Similarly if we were allowed to hear trade unions to get
the same coverage as stockbrokers and permitted to talk about
their work, problems and achievements it would tilt the balance
of argument in industrial affairs, which is not an unreasonable
suggestion as there are well over 7 million trade unionists
as compared to a few thousand stockbrokers.
Pensioners, environmentalists and many other voluntary organizations,
which now only get a chance if there is trouble and then have
to face hostile cross-examination from the pundits should
be helped to make their own programmes so we can hear what
they are trying to tell us.
The public attitude to politics might even change if instead
of the ritualized and synthetic abuse which goes on at prime
minister's questions on TV were to be replaced by some of
the excellent speeches made by independent back-benchers which
we never hear and which the whips in all parties would not
want us to hear because they are 'off-message'.

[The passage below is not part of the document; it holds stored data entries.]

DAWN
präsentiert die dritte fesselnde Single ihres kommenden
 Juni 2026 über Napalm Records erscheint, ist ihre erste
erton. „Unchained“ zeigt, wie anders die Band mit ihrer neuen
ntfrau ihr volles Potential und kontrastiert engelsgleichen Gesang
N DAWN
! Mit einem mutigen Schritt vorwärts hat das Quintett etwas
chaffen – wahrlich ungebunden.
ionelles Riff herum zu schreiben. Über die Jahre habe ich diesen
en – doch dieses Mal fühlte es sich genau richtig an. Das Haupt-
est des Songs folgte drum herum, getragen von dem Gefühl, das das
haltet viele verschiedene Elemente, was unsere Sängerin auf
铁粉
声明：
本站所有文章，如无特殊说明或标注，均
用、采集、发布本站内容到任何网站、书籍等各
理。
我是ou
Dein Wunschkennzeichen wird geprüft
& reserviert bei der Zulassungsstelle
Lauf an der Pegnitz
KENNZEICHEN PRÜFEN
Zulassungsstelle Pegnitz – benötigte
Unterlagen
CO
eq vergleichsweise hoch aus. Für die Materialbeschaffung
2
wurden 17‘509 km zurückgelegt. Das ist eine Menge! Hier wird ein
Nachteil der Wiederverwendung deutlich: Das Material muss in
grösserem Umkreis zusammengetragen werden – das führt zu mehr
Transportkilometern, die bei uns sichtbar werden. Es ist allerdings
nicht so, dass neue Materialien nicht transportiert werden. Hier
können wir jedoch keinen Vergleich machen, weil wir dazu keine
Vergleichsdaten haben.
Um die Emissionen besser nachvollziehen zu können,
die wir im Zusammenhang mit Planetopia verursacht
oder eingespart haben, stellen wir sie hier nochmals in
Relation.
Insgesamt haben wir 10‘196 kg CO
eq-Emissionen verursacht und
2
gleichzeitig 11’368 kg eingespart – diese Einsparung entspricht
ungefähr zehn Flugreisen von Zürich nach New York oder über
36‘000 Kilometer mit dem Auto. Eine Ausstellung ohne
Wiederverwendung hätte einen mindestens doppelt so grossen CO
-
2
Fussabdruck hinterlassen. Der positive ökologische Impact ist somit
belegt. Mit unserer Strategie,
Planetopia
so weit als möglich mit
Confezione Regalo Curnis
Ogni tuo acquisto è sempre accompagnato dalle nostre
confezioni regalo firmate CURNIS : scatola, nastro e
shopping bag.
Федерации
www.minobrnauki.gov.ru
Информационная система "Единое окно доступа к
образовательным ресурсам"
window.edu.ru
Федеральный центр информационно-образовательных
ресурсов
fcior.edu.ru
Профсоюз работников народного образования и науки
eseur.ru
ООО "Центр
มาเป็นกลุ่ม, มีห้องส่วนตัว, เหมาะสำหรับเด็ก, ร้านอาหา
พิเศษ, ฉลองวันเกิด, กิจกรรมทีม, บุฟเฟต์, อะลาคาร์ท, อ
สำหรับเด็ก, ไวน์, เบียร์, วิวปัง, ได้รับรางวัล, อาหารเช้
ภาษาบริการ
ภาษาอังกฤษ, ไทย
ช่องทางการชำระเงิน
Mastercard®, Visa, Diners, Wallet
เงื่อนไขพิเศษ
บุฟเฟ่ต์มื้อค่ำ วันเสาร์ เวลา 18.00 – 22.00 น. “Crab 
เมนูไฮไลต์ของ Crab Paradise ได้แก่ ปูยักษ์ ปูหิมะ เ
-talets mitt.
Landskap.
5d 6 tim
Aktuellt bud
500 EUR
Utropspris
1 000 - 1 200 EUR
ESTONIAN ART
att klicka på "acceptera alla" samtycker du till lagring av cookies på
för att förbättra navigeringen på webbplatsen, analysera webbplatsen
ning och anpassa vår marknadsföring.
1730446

But just by setting out the case for a genuinely free and
independent press and broadcasting system explains precisely
why the top people would never agree - for they understand
better what a transformation it would bring about in the political
climate of the nation, which is the last thing they want.
Henry Vlll nationalized the Church of England because he
knew how necessary it was to control the power of the priests
and the BBC was nationalized by a Tory government to control
the broadcasters, and we have to campaign for a free media
even more actively if we want a better system here.